On 2024-03-08 09:13, Stefano Bagnara via mailop wrote:
I undestand you all hate OVH, but this really doesn't look like an
intended block.
your understanding is wrong; your tarring "all" with the same brush is
unacceptable; and hate has nothing to do with this.
my personal position: if anything, I want OVH to succeed. Their
offering here in Canada would be amazing if they would police their
network. I almost switched to OVH. I am still caught by inertia in the
same Digital Swamp that won my business more than a decade ago when they
were doing the Right Thing(TM) before they have slacked on proper
policing and became another candidate for ASN block. I am still looking
for suggestion of clean ASN's / hosts who have an efficient API/UI/UX
and are not trying to vendor-lock, with physical presence in Canada. My
first candidates for ASN blocks would be Microsoft, Google, Facebook.
And this is not hate. It is a message: control what bad actors emanate
from your networks, or stay with them, out of my life.
I tested that when I log to my @freenet.de email I am not able to
write emails to any domain whose DNS are hosted by OVH. I know plenty
of italian companies whose domain zone is at OVH: even if their email
is at Google Workspace or somewhere else they currently cannot receive
emails from @freenet.de and you are telling me this is something
freenet.de done by purpose beucase they didn't want OVH spam? I'll
believe that once a freenet.de people will confirm it.
I did not "tell you that freenet.de has done this on purpose." I hope
it did, and I hope the consequences will cause some bulbs to light up.
The target is not OVH spam. The target is misbehaving customers of OVH
who are ruining the network for everyone else, and OVH is in the best
position to police them. KYC. If the filter does not hurt, OVH will
not do anything about it. The block has to hurt, and that includes
collateral damage as per your description. Just filtering email does
not hurt enough. Disabling anything and everything dependent on OVH's
ASN, including DNS, hurts where it matters. Think if you own an
e-commerce site hosted at OVH, and you measure revenues in the thousands
of EUR per hour of operation. Even a minute downtime matters to you.

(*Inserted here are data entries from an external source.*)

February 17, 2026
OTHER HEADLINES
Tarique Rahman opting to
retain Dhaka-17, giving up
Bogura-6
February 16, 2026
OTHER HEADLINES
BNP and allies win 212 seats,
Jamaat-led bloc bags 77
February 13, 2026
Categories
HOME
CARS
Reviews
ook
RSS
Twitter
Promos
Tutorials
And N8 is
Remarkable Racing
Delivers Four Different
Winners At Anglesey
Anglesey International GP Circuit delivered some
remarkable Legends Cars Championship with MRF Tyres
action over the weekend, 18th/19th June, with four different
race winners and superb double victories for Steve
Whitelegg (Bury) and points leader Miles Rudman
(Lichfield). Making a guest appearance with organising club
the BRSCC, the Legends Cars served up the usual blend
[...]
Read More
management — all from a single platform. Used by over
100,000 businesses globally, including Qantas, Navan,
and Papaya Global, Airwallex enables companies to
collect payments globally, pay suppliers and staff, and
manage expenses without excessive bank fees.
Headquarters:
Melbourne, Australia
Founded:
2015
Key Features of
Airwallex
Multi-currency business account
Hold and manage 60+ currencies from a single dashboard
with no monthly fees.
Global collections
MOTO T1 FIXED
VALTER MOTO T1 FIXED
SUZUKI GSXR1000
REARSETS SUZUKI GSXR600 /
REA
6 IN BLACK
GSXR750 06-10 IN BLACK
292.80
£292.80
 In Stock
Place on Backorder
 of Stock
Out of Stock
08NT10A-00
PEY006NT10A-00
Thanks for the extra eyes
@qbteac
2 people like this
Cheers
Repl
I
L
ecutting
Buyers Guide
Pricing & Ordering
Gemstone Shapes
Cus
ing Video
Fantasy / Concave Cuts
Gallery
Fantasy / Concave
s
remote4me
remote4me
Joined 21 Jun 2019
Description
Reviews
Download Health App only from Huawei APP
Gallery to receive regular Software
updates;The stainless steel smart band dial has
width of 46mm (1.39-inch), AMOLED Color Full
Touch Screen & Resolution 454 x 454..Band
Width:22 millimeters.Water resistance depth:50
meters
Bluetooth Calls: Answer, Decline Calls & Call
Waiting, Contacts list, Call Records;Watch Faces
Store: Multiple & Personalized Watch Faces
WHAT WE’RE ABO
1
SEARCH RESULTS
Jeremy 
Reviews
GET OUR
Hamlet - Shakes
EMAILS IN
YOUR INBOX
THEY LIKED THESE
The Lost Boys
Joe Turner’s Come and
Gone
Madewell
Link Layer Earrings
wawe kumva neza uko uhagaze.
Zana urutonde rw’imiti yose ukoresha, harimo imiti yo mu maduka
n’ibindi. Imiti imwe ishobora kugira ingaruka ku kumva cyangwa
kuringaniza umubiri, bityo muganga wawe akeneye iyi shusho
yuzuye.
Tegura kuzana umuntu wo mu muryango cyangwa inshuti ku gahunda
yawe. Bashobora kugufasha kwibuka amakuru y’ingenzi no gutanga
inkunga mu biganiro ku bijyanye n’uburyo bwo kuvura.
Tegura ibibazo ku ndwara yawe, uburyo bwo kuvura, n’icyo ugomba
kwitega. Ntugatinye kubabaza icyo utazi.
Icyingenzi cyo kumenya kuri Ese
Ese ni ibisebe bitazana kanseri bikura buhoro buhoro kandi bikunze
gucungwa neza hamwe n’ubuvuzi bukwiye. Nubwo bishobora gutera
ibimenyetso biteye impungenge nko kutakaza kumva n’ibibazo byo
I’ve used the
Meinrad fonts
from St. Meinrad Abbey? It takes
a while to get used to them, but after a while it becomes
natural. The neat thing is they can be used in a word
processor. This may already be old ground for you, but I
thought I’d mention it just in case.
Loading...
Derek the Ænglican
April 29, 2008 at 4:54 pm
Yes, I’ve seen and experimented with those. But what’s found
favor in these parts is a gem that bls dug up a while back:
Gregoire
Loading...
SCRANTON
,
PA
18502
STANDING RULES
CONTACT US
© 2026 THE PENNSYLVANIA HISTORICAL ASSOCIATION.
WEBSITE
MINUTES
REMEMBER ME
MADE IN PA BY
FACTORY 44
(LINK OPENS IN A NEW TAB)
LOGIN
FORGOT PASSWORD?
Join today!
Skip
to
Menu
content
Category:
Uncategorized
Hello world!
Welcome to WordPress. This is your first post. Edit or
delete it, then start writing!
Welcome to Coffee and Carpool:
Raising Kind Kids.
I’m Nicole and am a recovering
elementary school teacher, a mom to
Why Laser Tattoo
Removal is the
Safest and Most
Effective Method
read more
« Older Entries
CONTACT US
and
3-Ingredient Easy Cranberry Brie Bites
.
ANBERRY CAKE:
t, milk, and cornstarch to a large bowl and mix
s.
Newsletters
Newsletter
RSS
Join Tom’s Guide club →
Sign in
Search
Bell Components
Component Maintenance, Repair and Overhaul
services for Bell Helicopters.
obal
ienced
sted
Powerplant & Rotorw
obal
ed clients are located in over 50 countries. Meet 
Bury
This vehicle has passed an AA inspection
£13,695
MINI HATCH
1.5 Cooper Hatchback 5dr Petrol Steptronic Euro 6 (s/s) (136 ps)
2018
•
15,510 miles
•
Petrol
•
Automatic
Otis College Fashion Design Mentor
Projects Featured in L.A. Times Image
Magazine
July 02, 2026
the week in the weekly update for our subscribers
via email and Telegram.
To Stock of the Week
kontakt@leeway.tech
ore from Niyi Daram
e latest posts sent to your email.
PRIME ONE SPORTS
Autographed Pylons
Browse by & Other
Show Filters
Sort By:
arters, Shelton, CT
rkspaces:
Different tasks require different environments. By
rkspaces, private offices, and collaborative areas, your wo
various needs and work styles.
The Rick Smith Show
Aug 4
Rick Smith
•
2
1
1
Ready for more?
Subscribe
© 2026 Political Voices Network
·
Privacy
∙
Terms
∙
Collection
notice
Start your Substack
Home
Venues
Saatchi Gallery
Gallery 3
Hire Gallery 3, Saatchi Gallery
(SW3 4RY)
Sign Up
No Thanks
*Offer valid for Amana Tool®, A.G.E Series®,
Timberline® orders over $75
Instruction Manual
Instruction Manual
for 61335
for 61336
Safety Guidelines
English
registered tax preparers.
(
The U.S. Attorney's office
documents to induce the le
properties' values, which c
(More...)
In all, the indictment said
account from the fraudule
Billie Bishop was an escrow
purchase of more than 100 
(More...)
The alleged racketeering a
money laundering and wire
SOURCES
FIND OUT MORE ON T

And now you have hours of no customers because they cannot access your
servers. What do you do?
And disabling (ranges of) IP addresses disable rogue IoT home-callers
including top brands TV who no longer rely on traditional DNS to do
their unwanted stuff.
I really don't believe they blocked bidirectional routing between 2 ASN
just because freenet thinks OVH is spammy. We hardly see a similar
block when there is a war between 2 countries.
Observed facts point to a block. Whether that's intentional or not,
remains to be seen. Your analogy with war is a good one. In case you
have not noticed, there are entities that behave worse than countries at
war and are already resorting to APN as the driving filter/block in the
war for control of the flow of information.
https://community.cloudflare.com/t/is-this-the-proper-way-to-block-asn-s/426115
All I did in my message was exposing the economic incentives. No love,
no hate.
Actually some hate: I hate the marketers who have made the websites and
emails from ski resorts useless to me (skier). One of the few marketing
email lists that I did allow to reach me will be soon blocked.